_Work order_
The required answer is each line in the entries below where "identify" occurs.

[Source texts of formatted documents]

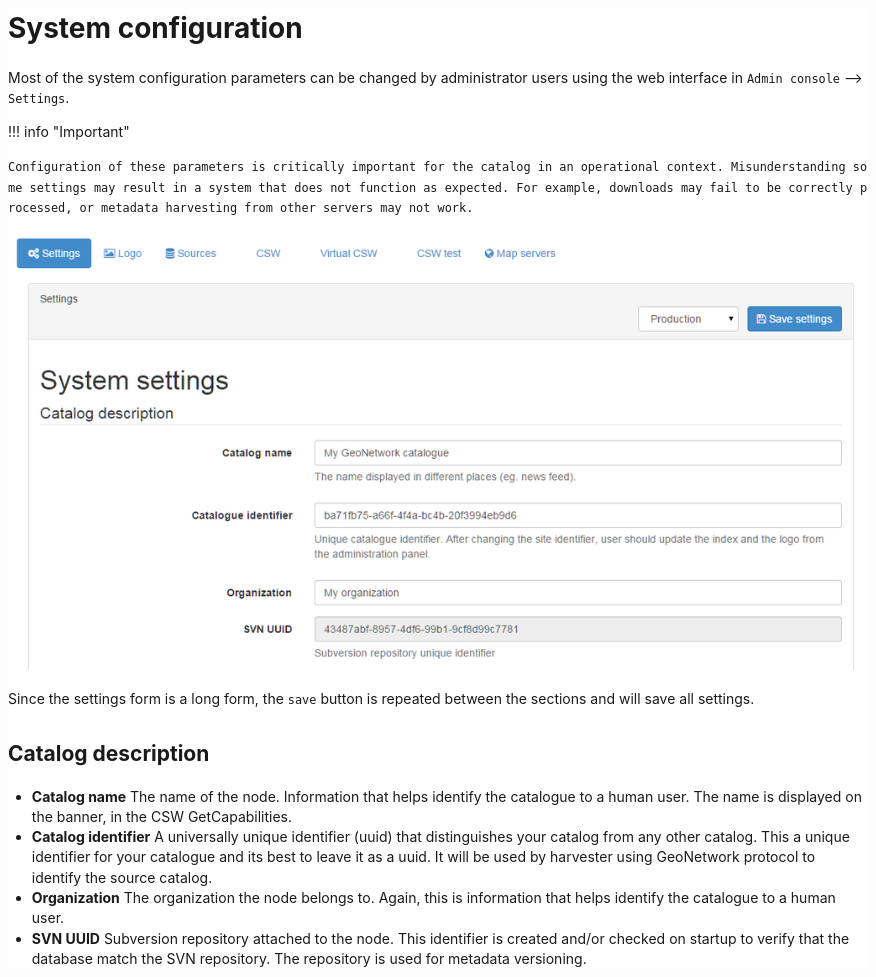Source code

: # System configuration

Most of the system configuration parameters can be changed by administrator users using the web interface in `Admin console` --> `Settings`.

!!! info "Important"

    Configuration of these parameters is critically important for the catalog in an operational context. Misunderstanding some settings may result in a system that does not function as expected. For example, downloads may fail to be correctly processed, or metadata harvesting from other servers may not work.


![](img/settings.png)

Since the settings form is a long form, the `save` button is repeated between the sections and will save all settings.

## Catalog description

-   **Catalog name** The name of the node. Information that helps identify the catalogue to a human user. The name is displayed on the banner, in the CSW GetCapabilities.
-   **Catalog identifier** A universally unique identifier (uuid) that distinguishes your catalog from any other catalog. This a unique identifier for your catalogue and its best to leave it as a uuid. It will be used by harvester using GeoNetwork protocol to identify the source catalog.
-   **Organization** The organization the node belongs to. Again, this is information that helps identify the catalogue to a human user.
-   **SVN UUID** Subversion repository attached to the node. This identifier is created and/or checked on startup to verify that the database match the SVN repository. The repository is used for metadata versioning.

_Written response_
-   **Catalog name** The name of the node. Information that helps identify the catalogue to a human user. The name is displayed on the banner, in the CSW GetCapabilities.
-   **Catalog identifier** A universally unique identifier (uuid) that distinguishes your catalog from any other catalog. This a unique identifier for your catalogue and its best to leave it as a uuid. It will be used by harvester using GeoNetwork protocol to identify the source catalog.
-   **Organization** The organization the node belongs to. Again, this is information that helps identify the catalogue to a human user.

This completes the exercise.